== DIRECTIONS ==
Reproduce every line of the material below without changing a single character.

== MATERIAL FOR THIS TASK ==
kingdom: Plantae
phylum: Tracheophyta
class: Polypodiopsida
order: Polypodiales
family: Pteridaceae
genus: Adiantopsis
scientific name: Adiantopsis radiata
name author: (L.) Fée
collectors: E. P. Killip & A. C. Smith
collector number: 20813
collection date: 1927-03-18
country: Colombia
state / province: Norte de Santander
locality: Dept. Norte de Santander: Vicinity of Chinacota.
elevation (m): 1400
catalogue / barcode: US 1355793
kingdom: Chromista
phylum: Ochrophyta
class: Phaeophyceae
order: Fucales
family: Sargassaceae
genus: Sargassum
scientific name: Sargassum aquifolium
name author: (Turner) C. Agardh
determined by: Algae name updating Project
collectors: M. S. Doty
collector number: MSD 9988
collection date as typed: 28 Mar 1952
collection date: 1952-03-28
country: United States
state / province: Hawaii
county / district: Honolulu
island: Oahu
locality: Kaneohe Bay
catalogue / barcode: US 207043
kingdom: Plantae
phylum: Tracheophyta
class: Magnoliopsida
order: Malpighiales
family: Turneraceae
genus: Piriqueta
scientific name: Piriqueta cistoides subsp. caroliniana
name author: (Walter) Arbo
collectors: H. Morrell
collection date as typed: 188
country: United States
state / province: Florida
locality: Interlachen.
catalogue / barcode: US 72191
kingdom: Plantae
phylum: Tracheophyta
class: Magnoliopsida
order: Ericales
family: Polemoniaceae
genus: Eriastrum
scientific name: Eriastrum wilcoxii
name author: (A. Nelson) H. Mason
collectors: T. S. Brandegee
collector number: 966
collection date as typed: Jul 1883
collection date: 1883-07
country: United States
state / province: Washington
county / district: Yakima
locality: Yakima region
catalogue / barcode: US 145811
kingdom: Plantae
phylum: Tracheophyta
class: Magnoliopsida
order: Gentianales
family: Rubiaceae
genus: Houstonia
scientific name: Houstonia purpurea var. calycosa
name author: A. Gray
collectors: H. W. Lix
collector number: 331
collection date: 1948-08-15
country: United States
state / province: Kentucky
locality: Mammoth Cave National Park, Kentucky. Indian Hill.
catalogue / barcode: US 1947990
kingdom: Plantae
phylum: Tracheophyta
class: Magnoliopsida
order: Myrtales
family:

== ANSWER TO THIS TASK ==
kingdom: Plantae
phylum: Tracheophyta
class: Polypodiopsida
order: Polypodiales
family: Pteridaceae
genus: Adiantopsis
scientific name: Adiantopsis radiata
name author: (L.) Fée
collectors: E. P. Killip & A. C. Smith
collector number: 20813
collection date: 1927-03-18
country: Colombia
state / province: Norte de Santander
locality: Dept. Norte de Santander: Vicinity of Chinacota.
elevation (m): 1400
catalogue / barcode: US 1355793
kingdom: Chromista
phylum: Ochrophyta
class: Phaeophyceae
order: Fucales
family: Sargassaceae
genus: Sargassum
scientific name: Sargassum aquifolium
name author: (Turner) C. Agardh
determined by: Algae name updating Project
collectors: M. S. Doty
collector number: MSD 9988
collection date as typed: 28 Mar 1952
collection date: 1952-03-28
country: United States
state / province: Hawaii
county / district: Honolulu
island: Oahu
locality: Kaneohe Bay
catalogue / barcode: US 207043
kingdom: Plantae
phylum: Tracheophyta
class: Magnoliopsida
order: Malpighiales
family: Turneraceae
genus: Piriqueta
scientific name: Piriqueta cistoides subsp. caroliniana
name author: (Walter) Arbo
collectors: H. Morrell
collection date as typed: 188
country: United States
state / province: Florida
locality: Interlachen.
catalogue / barcode: US 72191
kingdom: Plantae
phylum: Tracheophyta
class: Magnoliopsida
order: Ericales
family: Polemoniaceae
genus: Eriastrum
scientific name: Eriastrum wilcoxii
name author: (A. Nelson) H. Mason
collectors: T. S. Brandegee
collector number: 966
collection date as typed: Jul 1883
collection date: 1883-07
country: United States
state / province: Washington
county / district: Yakima
locality: Yakima region
catalogue / barcode: US 145811
kingdom: Plantae
phylum: Tracheophyta
class: Magnoliopsida
order: Gentianales
family: Rubiaceae
genus: Houstonia
scientific name: Houstonia purpurea var. calycosa
name author: A. Gray
collectors: H. W. Lix
collector number: 331
collection date: 1948-08-15
country: United States
state / province: Kentucky
locality: Mammoth Cave National Park, Kentucky. Indian Hill.
catalogue / barcode: US 1947990
kingdom: Plantae
phylum: Tracheophyta
class: Magnoliopsida
order: Myrtales
family:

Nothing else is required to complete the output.